1) For me, the best part of anatomy was that it ended. I considered it a huge bump in the road and nothing else. If you hate it, you hate it, and that's ok. No, it won't make you a bad doctor or mean that you'll fail out of med school.
2) Ask your upperclassmen what the expectations are and how you are tested. I found that our second years were my best resource as far as figuring out how to study, while people at other schools were basically useless.
3) As you go through structures, try to think of their function. Look at the body clinically. We happened to be tested on that stuff a lot so it was useful as far as our exams were concerned, but even if that's not the case, it's a good way of looking at things for later on (path etc). When you're doing the portal system, for example, imagine what would happen if the whole thing backed up- what would cause it to back up? Where would the blood go? What would happen next? It'll turn out to be important the next year at the very least.

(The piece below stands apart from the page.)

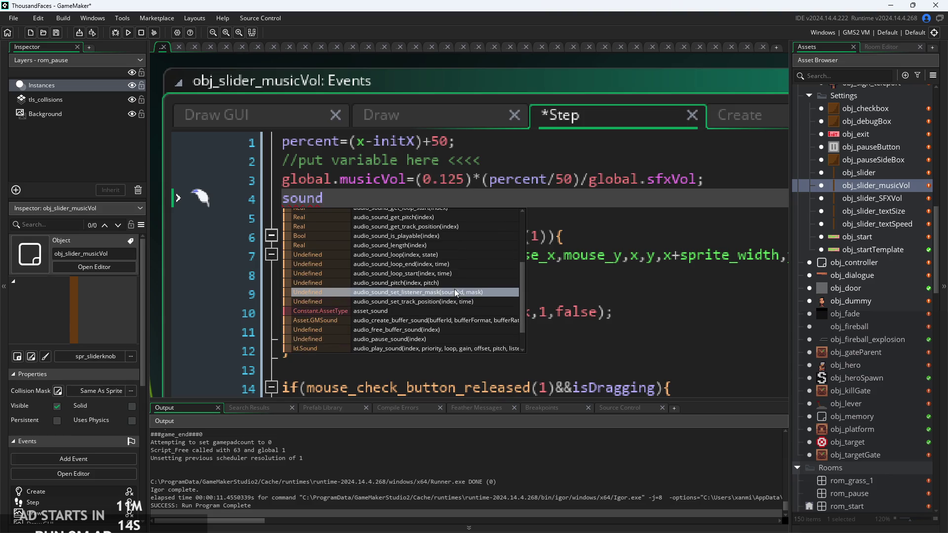
{"action": "scroll", "coordinate": [454, 289], "scroll_direction": "down", "scroll_amount": 1}
{"action": "scroll", "coordinate": [455, 321], "scroll_direction": "down", "scroll_amount": 1}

4) Use dissection time as study time. A couple of people I had spoken to about anatomy told me often how useless dissections were, and I took it to heart. I then realized that I was wasting 4ish hours of my life mindlessly going through fascia. Open the Netter's and study while you do it. Quiz people in your lab group and ask them to quiz you. Name everything you see and think of where it goes/ where it comes from/ what could happen to it. Efficiency is key, and when you don't have any free time to begin with, dismissing lab time as a waste is just not smart.
5) Draw things. I am the least good artist ever, but I couldn't have gotten through some of the more complicated branchings of arteries if I hadn't drawn and redrawn them 100 times. If I remember correctly, I drew the entire course of the abdominal aorta on the back of my GI/pelvis exam in the beginning. It took up quite a bit of time but it saved a ton of it as well because whenever there was a question about vascular supply of something or hemorrhage from somewhere, I could just look at my drawing instead of having to think through the whole thing in my head.
6) Collaborate with your classmates. One of the things we did last year that turned out to be super useful is that we set up a google doc in which anyone could write down a structure their body had that was particularly well-dissected, aberrant, or hard to find. Whenever I went to lab to review, I'd take that document with me and go to all of those bodies. Chances are, those structures were tagged during the practical exam.
Alright guys, feel free to ask questions and M2s and above: write down your advice!